- _PASSAGE SHOWN_

*** Block opens ***

The set of all terms of a language $L$ is the smallest set $\mathcal T$ of expressions of $L$ that contains all variables and constant symbols and is closed under the following operation: whenever $t_1, \ldots,t_n \in \mathcal T$ , $f_j t_1\ldots t_n ∈ T$ , where $f_j$ is any $n$-ary function symbol of $L$. Equivalently, all the terms of a language can be inductively defined as follows: variables and constant symbols are terms of rank $0$; if $t_1,\ldots,t_n$ are terms of rank $\le k$, and if $f_j$ is an $n$-ary function symbol, then $f_j t_1\ldots t_n$ is a term of rank at most $k+1$. Thus, the rank of a term $t$ is the smallest natural number $k$ such that $t$ is of rank $\le k$.

*** Block closes ***

- _DATA RECORDS_
*** Block opens ***

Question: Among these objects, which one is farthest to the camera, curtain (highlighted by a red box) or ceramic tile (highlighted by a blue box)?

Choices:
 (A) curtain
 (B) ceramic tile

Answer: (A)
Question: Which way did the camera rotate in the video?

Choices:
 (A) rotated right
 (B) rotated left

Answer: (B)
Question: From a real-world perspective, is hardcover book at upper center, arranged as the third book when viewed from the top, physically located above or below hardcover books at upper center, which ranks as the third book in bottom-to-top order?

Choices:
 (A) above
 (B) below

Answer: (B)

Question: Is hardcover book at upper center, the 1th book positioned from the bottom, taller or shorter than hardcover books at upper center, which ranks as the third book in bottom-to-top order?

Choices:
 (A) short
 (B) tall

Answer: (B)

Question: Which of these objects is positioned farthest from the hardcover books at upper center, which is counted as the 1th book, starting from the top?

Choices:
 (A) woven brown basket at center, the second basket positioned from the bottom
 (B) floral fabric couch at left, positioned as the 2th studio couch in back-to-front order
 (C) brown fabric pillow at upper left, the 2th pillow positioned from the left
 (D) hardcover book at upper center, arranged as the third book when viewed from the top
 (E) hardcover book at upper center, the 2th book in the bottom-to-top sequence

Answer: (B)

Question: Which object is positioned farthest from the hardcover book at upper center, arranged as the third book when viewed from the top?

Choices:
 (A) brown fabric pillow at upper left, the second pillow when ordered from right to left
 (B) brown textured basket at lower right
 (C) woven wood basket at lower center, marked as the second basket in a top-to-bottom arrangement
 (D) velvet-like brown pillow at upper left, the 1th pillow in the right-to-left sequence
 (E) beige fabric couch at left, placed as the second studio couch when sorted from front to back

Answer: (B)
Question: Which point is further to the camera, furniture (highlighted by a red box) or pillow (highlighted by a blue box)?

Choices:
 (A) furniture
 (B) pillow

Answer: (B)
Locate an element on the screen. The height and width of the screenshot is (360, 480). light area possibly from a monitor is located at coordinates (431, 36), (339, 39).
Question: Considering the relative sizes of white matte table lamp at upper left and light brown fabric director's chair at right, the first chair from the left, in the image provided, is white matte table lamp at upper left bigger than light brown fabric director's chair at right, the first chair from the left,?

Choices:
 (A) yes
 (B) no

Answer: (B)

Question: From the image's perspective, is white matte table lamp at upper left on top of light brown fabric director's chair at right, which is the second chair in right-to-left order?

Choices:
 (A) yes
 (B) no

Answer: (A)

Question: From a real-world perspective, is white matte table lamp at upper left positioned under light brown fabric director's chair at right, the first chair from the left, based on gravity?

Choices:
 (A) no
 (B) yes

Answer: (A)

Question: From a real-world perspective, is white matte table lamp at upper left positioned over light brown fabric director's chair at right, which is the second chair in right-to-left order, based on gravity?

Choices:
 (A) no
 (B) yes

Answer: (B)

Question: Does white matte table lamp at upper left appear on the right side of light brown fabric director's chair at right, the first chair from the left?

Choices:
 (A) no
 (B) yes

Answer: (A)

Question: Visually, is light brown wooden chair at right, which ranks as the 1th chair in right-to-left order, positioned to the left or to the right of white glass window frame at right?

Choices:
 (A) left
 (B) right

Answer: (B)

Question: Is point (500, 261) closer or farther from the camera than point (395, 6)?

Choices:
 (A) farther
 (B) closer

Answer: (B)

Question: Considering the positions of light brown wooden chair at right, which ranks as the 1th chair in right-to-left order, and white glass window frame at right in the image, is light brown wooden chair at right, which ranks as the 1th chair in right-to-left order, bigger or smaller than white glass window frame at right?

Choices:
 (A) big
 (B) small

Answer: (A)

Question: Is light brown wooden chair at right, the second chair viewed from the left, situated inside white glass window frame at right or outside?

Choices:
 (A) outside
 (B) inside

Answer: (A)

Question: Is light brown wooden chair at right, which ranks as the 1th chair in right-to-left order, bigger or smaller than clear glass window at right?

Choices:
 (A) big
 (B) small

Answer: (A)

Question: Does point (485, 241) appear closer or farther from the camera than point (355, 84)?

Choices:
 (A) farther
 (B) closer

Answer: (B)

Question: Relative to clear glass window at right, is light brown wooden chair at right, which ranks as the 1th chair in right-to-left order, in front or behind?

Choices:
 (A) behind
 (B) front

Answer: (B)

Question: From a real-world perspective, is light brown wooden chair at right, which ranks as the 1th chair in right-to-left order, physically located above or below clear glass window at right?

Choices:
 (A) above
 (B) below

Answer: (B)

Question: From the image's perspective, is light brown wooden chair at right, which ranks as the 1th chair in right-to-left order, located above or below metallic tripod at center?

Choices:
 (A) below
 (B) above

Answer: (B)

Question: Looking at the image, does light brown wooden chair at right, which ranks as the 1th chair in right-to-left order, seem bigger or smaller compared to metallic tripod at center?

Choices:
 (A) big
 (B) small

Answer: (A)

*** Block closes ***

- _WORK TASK 1_
Substitute "viewer" for "camera" in the records, starting at the first line of the records and ending at the line containing "Question: Which of", and give those lines again with everything else unchanged.
- _WORK TASK 2_
Pick up the passage on the terms of a language from where it stops and continue it.

- _RESPONSE BOX 1_
Question: Among these objects, which one is farthest to the viewer, curtain (highlighted by a red box) or ceramic tile (highlighted by a blue box)?

Choices:
 (A) curtain
 (B) ceramic tile

Answer: (A)
Question: Which way did the viewer rotate in the video?

Choices:
 (A) rotated right
 (B) rotated left

Answer: (B)
Question: From a real-world perspective, is hardcover book at upper center, arranged as the third book when viewed from the top, physically located above or below hardcover books at upper center, which ranks as the third book in bottom-to-top order?

Choices:
 (A) above
 (B) below

Answer: (B)

Question: Is hardcover book at upper center, the 1th book positioned from the bottom, taller or shorter than hardcover books at upper center, which ranks as the third book in bottom-to-top order?

Choices:
 (A) short
 (B) tall

Answer: (B)

Question: Which of these objects is positioned farthest from the hardcover books at upper center, which is counted as the 1th book, starting from the top?

- _RESPONSE BOX 2_
Here are my questions:

  1. In the inductive step of defining rank, the author says if $f_j$ is an $n$-ary function symbol, then $f_j t_1\ldots t_n$ is a term of rank at most $k+1$ and does not explicitly assign any number as its rank. Is this valid? For instance, if $c$ is a constant symbol and $f$ is a unary function symbol in some first order language $L$ then rank of the term $c$ is $0$ by definition. How does this definition allow me to determine the rank of the term $fc$ or even $ffc$?
  2. I do not see how the terms can be equivalently defined by the notion of rank when the definition itself appeals to the term "term" itself. Am I missing something here?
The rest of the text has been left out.